In the last six years, a total of 8,17,242 students from minority communities have availed the benefits extended by the Telangana government. About Rs 1241.47 crore has been spent on scholarship for students doing schooling and higher education.
In a similar scheme aimed at minority students, tuition fee of around 6,55,218 students was reimbursed. The reimbursement were given to students who were pursuing professional and post graduation courses in the state.
The KCR government has also assisted the minority students who choose to pursue their higher studies outside India. Every student intending to pursue higher education in a foreign university is accorded Rs 20 lakhs from the state exchequer. The government has so far spent Rs 260.98 crore and 1,937 students have benefited so far.
Development of religious places
KCR-led TRS government has been unapologetic in pandering to the minorities of the state. If Shaadi Mubarak and assistance in Education was not discriminating enough against the majority community in the state, the Telangana government has also showed an eager alacrity in dispensing funds for the development of religious places belonging to the minority government.
About Rs 8.48 crore was authorised for the gentrification of the Mecca Masjid, an auditorium at the century-old Islamic University, the Jamia Nizamia, which was constructed at a cost of Rs 14.65 crore by the Telangana State Wakf Board and the State Minority Welfare Department.

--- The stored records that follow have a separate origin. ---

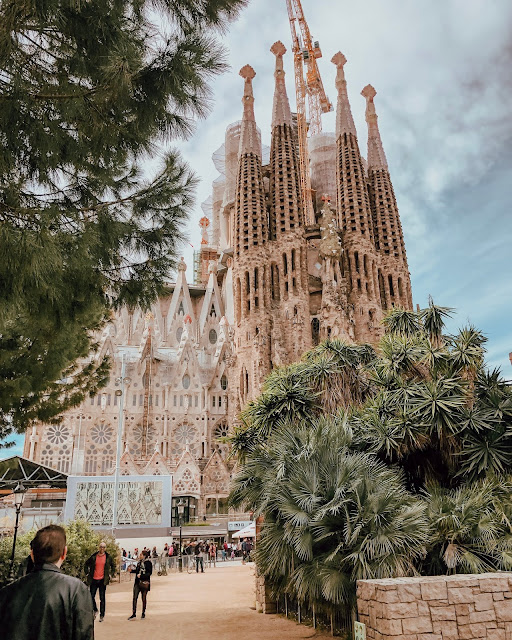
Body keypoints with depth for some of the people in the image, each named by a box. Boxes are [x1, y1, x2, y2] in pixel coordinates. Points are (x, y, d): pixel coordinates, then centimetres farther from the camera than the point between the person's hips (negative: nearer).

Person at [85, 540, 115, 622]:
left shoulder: (108, 557, -1)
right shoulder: (93, 556, -2)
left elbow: (113, 566, 14)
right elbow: (86, 564, 13)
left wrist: (110, 574, 5)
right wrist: (87, 573, 5)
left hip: (103, 580, -1)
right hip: (94, 580, 1)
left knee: (102, 598, 5)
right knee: (91, 596, 2)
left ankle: (102, 615, 17)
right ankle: (95, 610, 27)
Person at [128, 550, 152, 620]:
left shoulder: (148, 563, -11)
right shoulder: (139, 562, 11)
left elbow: (149, 573, -15)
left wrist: (141, 576, -21)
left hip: (144, 582, -6)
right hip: (137, 582, 6)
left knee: (144, 598, 7)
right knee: (135, 598, -2)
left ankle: (143, 613, 21)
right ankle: (134, 614, 2)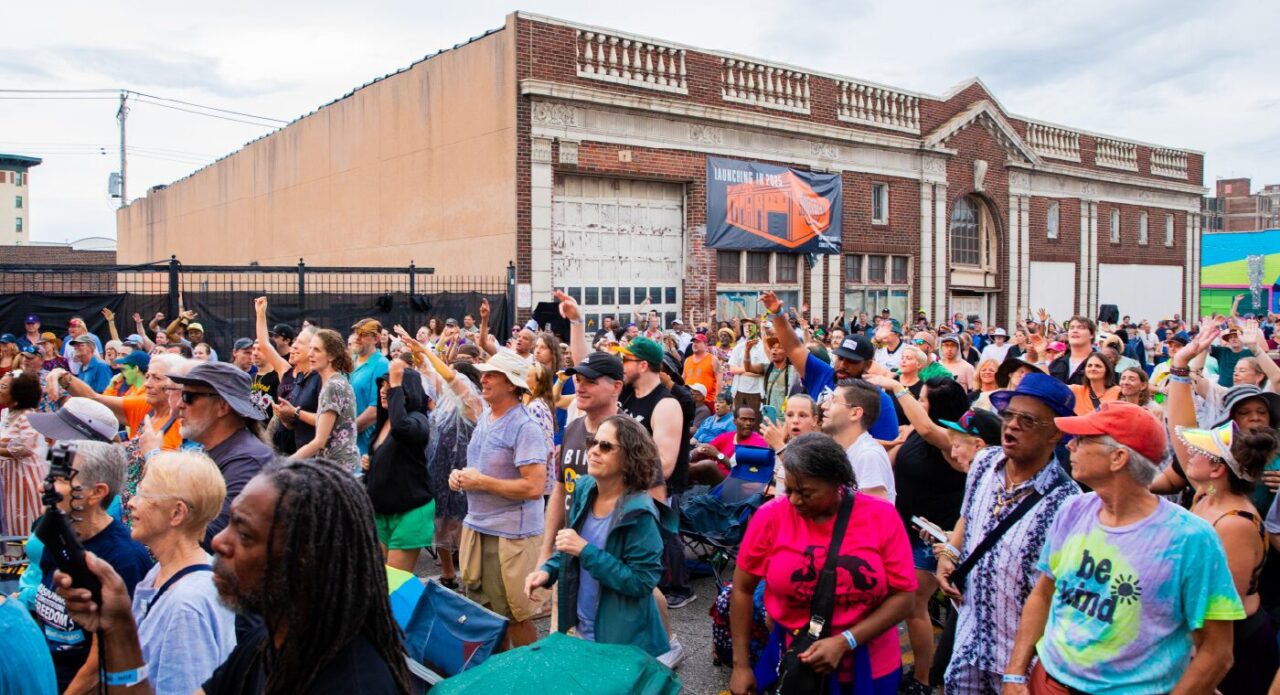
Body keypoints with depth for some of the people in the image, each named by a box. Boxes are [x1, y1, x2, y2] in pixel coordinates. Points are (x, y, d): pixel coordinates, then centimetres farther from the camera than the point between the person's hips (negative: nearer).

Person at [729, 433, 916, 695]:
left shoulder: (882, 517, -12)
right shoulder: (771, 516, -13)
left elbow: (903, 597, -11)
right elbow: (742, 589, -5)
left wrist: (844, 643, -20)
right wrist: (741, 665, -5)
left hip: (869, 667, 0)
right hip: (792, 662, 0)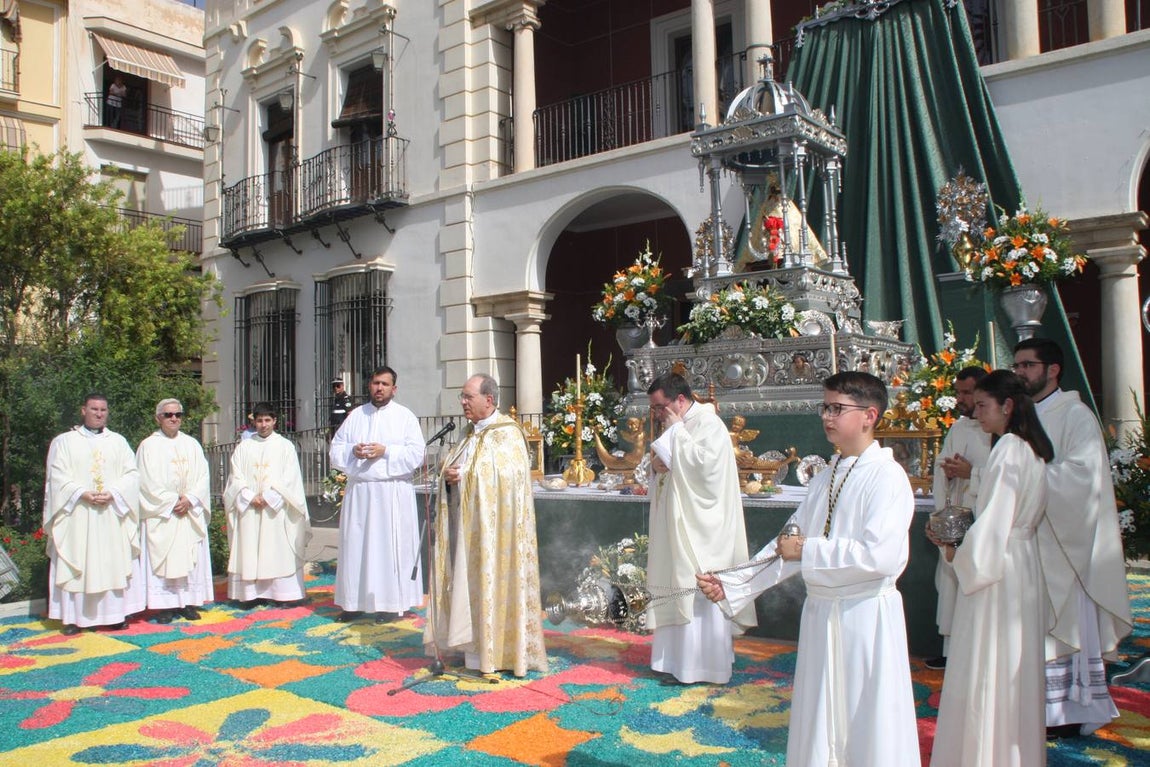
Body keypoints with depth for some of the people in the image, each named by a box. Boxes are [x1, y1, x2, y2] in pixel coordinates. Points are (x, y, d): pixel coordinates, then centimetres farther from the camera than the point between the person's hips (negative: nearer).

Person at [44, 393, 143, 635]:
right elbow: (58, 477, -2)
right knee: (76, 564, -1)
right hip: (77, 514, -1)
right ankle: (74, 617, 5)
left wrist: (112, 493, -12)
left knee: (115, 563, 1)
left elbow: (131, 474, 4)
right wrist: (82, 494, -15)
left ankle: (116, 613, 6)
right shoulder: (64, 442, 7)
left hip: (112, 515, 1)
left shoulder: (118, 442, 12)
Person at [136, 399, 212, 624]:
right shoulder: (148, 446, 1)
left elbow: (203, 477, 5)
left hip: (190, 513, 3)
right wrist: (171, 502, -12)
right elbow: (147, 482, -6)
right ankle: (164, 605, 2)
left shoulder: (192, 444, 11)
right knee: (162, 558, -3)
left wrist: (190, 499, -10)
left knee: (191, 557, 3)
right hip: (161, 514, -3)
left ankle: (189, 602, 9)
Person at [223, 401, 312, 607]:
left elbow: (289, 478, -3)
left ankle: (281, 593, 1)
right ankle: (252, 593, 6)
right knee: (249, 551, 1)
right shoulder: (243, 447, 11)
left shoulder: (285, 446, 4)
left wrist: (268, 497, -13)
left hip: (276, 509, -2)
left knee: (278, 550, -2)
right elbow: (236, 478, 5)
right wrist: (251, 497, -10)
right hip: (249, 509, 2)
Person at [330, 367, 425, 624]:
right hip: (358, 491, 4)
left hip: (393, 492, -3)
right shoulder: (355, 415, 12)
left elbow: (416, 454, -7)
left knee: (390, 546, -2)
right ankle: (355, 602, 16)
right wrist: (353, 450, -10)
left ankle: (389, 603, 7)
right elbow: (335, 450, 10)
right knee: (356, 545, 6)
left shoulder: (405, 417, 2)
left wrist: (385, 451, -16)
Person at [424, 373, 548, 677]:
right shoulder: (469, 434, 16)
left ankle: (491, 651, 5)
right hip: (464, 521, 8)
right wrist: (448, 475, -5)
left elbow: (506, 478, -19)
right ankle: (474, 645, 17)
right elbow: (452, 469, 18)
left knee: (488, 582, -4)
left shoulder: (507, 434, -9)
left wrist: (464, 476, -14)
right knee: (465, 582, 8)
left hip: (489, 524, -8)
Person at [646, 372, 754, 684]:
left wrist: (677, 430, -16)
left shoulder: (709, 424, -12)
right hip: (676, 529, 9)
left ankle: (707, 665, 7)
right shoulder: (676, 429, 14)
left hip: (701, 529, -9)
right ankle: (678, 657, 21)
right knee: (677, 592, 12)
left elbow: (704, 465, -26)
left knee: (703, 596, -2)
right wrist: (657, 464, -3)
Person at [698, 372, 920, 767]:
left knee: (867, 732, 5)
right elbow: (786, 546, 8)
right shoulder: (823, 479, 10)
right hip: (820, 613, 7)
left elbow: (881, 555, -23)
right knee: (817, 730, 16)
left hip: (865, 617, -7)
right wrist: (731, 585, 0)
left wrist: (808, 550, -14)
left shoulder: (887, 477, -12)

Rs 50 crore were sanctioned by the state government towards the developmental work at Dargah Jahangeer Peer. Likewise, Rs 9.60 crore were spent at Dargah Hazrath Baba Sharfuddin at Pahadishareef for building a concrete cement ramp. The government has allocated Rs 20 crore the Dargah Hazrath Syed Khaja Hasan Barhana Shah Sahed at Edi Bazaar.

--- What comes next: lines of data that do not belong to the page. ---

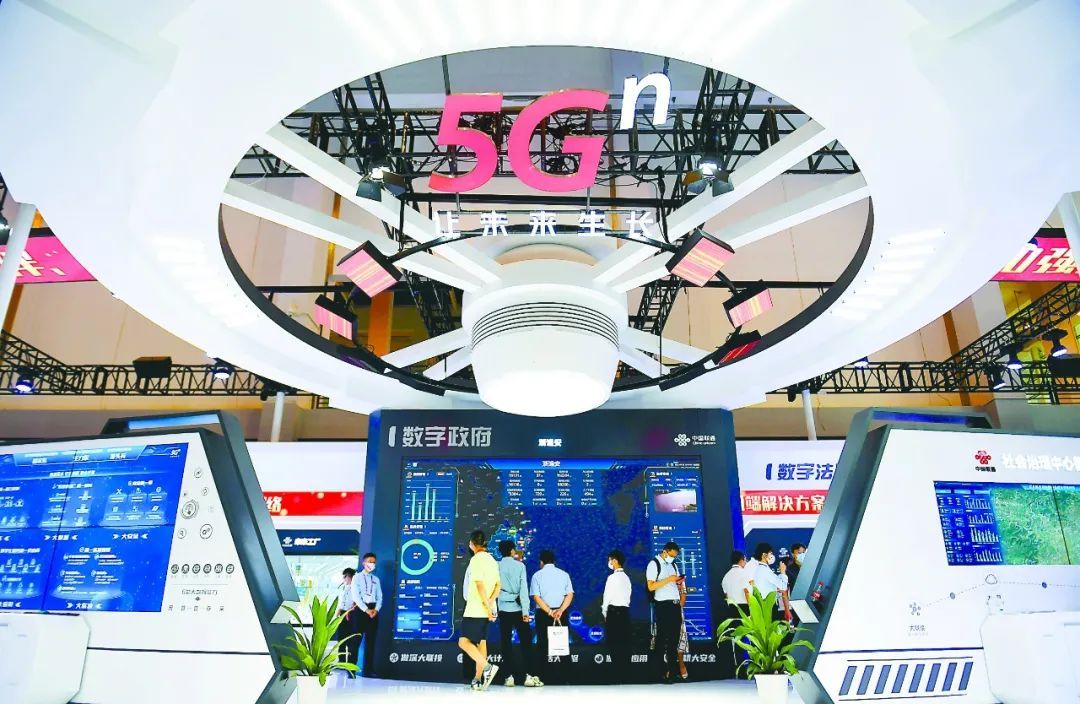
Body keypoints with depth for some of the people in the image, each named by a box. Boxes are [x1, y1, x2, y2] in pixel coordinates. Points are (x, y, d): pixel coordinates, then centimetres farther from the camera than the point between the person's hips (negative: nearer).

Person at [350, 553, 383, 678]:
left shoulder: (376, 579, 15)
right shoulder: (357, 578, 3)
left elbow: (379, 597, 10)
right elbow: (356, 596, -7)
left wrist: (376, 609, -8)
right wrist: (366, 610, -15)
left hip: (374, 611, 4)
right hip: (361, 610, -4)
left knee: (371, 641, 4)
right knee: (357, 640, -4)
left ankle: (368, 670, 7)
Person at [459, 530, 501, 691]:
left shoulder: (476, 559, -12)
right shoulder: (492, 560, 14)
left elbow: (480, 586, -18)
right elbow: (498, 586, 12)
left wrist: (488, 607, -17)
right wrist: (490, 601, -2)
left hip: (475, 610, -8)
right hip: (486, 611, 8)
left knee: (464, 642, -8)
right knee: (481, 642, 12)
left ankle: (487, 667, -20)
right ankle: (478, 679, 14)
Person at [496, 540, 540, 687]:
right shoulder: (520, 566, -3)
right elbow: (523, 588, -7)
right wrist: (525, 610, -8)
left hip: (503, 609, 1)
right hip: (518, 609, -1)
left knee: (506, 642, 7)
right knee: (525, 642, 6)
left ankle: (510, 676, 6)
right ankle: (525, 675, 1)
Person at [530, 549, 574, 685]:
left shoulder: (537, 575, 2)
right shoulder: (564, 574, 7)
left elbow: (536, 596, -9)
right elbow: (570, 595, -4)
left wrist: (549, 611, -12)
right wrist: (560, 610, -13)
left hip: (543, 613, -2)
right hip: (561, 612, 2)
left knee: (542, 643, 5)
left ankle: (542, 676, 3)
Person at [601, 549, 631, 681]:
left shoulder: (613, 577, -11)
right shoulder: (626, 577, 11)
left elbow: (607, 597, -9)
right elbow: (628, 596, 12)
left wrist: (604, 612, 4)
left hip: (614, 611, -8)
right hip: (625, 611, 8)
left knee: (614, 645, -4)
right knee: (624, 643, 9)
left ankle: (617, 677, -3)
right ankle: (625, 674, 12)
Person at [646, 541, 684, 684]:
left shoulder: (673, 565, 18)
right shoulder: (654, 564, -6)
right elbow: (651, 586, -15)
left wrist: (679, 582, 1)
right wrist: (668, 579, -20)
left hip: (675, 604, 7)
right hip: (662, 605, -7)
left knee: (674, 638, 8)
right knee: (662, 639, -2)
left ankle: (673, 670, 14)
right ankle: (662, 673, 1)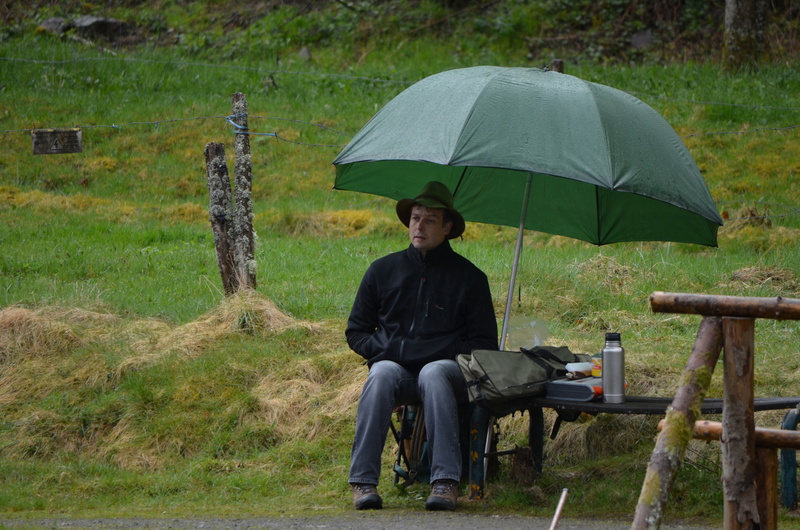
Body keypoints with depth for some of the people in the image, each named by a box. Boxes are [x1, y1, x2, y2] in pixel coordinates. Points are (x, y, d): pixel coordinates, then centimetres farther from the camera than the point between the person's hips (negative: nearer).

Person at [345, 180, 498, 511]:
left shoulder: (469, 277, 11)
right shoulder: (383, 270, 16)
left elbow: (485, 343, 10)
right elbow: (356, 331, 19)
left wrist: (448, 356, -7)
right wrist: (382, 351, -2)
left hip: (446, 369, -1)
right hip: (397, 368, 1)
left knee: (433, 373, -38)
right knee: (382, 373, -35)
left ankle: (445, 482, -45)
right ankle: (363, 481, -39)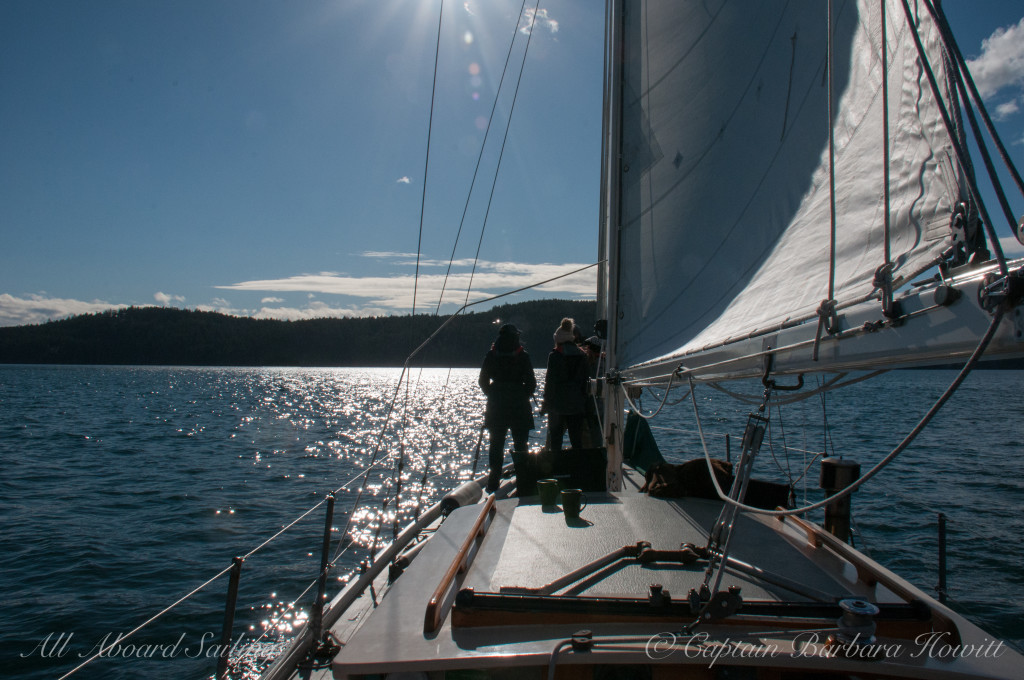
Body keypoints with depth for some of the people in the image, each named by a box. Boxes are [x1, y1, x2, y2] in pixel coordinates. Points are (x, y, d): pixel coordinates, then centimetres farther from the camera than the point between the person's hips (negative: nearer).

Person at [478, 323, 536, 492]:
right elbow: (531, 383, -6)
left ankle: (493, 481, 8)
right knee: (520, 443, 7)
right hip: (519, 407, -2)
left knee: (496, 443, 9)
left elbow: (483, 381, 4)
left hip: (496, 407, 2)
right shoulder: (523, 356, -6)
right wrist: (523, 396, 9)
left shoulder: (491, 355, 0)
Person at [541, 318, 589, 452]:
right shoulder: (582, 355, 5)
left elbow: (550, 381, -8)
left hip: (558, 405, -4)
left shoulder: (554, 355, -8)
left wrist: (546, 404, -2)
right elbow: (585, 380, 7)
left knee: (555, 439, 5)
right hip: (577, 404, 4)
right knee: (577, 440, 9)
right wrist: (584, 403, 12)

According to Telangana Wakf board chairman, Mohd Saleem, a multi-storied building is under construction up at the Nampally Aneesul Ghurba orphanage at a cost of Rs 20 crore. An Islamic and Cultural Convention Centre is also being constructed in Hyderabad at a cost of Rs 40 crore while Rs five crore was authorised for the construction of Rubaat at Dargah of Mohiuddin Chisti at Ajmer.
Economic Assistance scheme
The Telangana government has also doled out economic assistance to ‘uplift’ the minorities in the state. The state has distributed 542 Maruti Swift Dzire cars at a cost of Rs 24.04 crore under the Driver Empowerment Programme, the Telangana State Minorities Finance Corporation (TSMFC).

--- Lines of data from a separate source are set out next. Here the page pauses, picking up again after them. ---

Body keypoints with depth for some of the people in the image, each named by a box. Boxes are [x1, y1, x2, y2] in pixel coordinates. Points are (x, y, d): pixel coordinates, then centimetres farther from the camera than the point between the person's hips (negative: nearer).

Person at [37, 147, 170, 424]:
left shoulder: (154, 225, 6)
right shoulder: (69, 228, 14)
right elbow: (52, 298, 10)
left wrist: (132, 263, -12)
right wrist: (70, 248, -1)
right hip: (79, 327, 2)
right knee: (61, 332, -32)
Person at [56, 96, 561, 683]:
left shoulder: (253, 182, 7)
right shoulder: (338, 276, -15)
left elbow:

1,744 auto-rickshaws were distributed to the minority beneficiaries at a cost of Rs 12.76 crores through the ‘Own Your Autorickshaw scheme’. The State Minorities Finance Corporation has also distributed 10,072 sewing machines at the cost of Rs 8.03 crores. As many as 20,176 persons were granted loans by the corporation and an amount of Rs 172.77 crore was transferred to the beneficiaries.
Telangana’s Hindu majority left out from the welfare benefits extended to minorities
It is pertinent to note that the majority in Telangana, Hindus, are not extended the same benefits which are given to the minorities because of their faith. From economic assistance to scholarships to minority students, minorities benefit from the state government’s generosity but their Hindu counterparts are not provided with the same benefits. Though the Constitution of India forbids extension of benefits on the basis of one’s religion, several state governments, including Telangana, have continued implementing welfare schemes that discriminate on the grounds of one’s faith.
It is also worth noting that only Hindu temples and institutes are under the control of the state government. The State has no control over the minority institutes and religious places. The funds sourced from Hindu religious places are often used by the state governments to fulfil its pet schemes and projects aimed at appeasing minorities but Hindus, being in majority, are deprived of state-sponsored welfare schemes.